|HPAI H5 Outbreaks Since July 1st, 2017|
It's been two weeks since the last report of HPAI H5N8 from Italy's IZSV (Istituto Zooprofilattico Sperimentale delle Venezie), but today we learn of 3 more outbreaks - 2 already identified as H5N8 - and one HPAI H5 still awaiting further lab analysis.
Today's report brings to 24 the number of outbreaks reported since July 1st, and the 40th of 2017.The unusual persistence of H5N8 this the summer in Italy, and to a far lesser extent in Belgium, Luxembourg, France, Germany, Switzerland, and the UK (see DEFRA: Outbreak Assessment On H5N8 In Europe - Summer 2017) has raised concerns that avian flu may be becoming more of a year-round threat (see DEFRA Warns Of `Constant Risk' From Avian Flu).
Details on the latest outbreaks follow:
27/09/2017 – On 26 September, the National Reference Laboratory for Avian Influenza and Newcastle Disease (NRL) confirmed as positive for Avian Influenza A virus subtype H5N8 a fattening turkey farm in Vicenza province (Veneto region). At the moment of the epidemiological investigation, there were 30,076 53 day-old male turkeys present at the farm. On 20 September, respiratory symptoms were detected and, in the following days, neurologic symptoms and increased mortality rates were observed.
On the same day, the NRL confirmed as positive for Avian Influenza A virus subtype H5N8 a duck farm in Vicenza province (Veneto region). Around 8.200 female ducks were present at the farm. On 24 September, an increase in mortality was observed, along with neurological symptoms. The epidemiological unit also includes an adjacent grower farm rearing various species (for a total of 3,950 birds). Control and eradication measures were applied to the whole epidemiological unit.
Still on 26 September, the NRL confirmed as positive for Avian Influenza A virus subtype H5 a fattening turkey farm in Verona province (Veneto region). At the moment of the epidemiological investigation, 8,378 female turkey with 100 days-old were present at the farm. A marked increase in mortality was observed on 25 September.
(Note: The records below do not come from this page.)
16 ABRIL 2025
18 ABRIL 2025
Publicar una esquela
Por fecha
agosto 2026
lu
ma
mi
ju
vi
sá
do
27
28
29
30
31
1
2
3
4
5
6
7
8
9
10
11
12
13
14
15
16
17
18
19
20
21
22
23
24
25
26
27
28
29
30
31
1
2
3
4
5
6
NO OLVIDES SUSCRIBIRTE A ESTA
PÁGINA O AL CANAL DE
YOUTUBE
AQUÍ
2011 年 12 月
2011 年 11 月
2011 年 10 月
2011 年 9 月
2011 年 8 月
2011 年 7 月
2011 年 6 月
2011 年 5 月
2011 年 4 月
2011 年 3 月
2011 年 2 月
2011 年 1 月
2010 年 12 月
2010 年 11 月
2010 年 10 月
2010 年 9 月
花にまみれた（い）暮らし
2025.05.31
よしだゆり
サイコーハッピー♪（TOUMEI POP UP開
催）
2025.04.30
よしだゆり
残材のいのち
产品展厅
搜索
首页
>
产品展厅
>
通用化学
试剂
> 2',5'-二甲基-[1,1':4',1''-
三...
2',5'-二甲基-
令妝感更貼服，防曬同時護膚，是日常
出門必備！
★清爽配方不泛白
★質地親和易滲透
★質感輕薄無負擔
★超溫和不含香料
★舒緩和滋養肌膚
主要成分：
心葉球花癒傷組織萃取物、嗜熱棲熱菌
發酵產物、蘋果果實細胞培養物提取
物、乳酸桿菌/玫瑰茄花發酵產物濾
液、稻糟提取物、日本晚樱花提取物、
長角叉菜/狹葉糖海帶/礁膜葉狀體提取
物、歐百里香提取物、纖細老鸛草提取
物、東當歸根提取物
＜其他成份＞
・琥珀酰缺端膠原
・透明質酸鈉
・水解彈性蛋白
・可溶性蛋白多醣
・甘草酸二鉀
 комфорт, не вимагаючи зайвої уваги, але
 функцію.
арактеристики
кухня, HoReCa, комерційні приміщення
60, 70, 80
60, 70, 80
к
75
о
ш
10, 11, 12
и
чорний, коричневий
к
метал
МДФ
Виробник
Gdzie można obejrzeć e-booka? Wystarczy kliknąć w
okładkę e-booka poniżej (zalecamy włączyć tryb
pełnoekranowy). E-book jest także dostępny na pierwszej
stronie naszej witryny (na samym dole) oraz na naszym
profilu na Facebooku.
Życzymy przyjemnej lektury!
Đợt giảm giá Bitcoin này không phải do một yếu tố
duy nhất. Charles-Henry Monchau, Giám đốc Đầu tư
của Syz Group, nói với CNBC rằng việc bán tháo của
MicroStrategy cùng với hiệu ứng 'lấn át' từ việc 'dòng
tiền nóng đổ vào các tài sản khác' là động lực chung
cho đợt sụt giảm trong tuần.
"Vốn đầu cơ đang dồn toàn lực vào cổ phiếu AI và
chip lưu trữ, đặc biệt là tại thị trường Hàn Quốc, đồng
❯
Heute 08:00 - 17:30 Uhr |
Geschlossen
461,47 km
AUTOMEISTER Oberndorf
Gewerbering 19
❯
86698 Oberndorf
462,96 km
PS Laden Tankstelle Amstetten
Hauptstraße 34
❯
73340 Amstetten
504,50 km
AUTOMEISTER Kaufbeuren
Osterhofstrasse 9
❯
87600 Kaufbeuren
Protection and surveillance zones (3 and 10 km) around all the infected holdings were defined, and control measures were implemented as provided by the Council Directive 2005/94/EC.
(Continue . . .)
As Italy and the rest of Europe continue to deal with what are presumably remnants from last winter's epizootic, we are rapidly approaching the start to this year's fall migration (see 2016's Sci Repts.: Southward Autumn Migration Of Waterfowl Facilitates Transmission Of HPAI H5N1).
Exactly what that will bring to Europe, North America and Asia this fall is unknowable, but given last year's impact, poultry interests throughout the Northern Hemisphere should be taking steps to enhance their biosecurity before their arrival.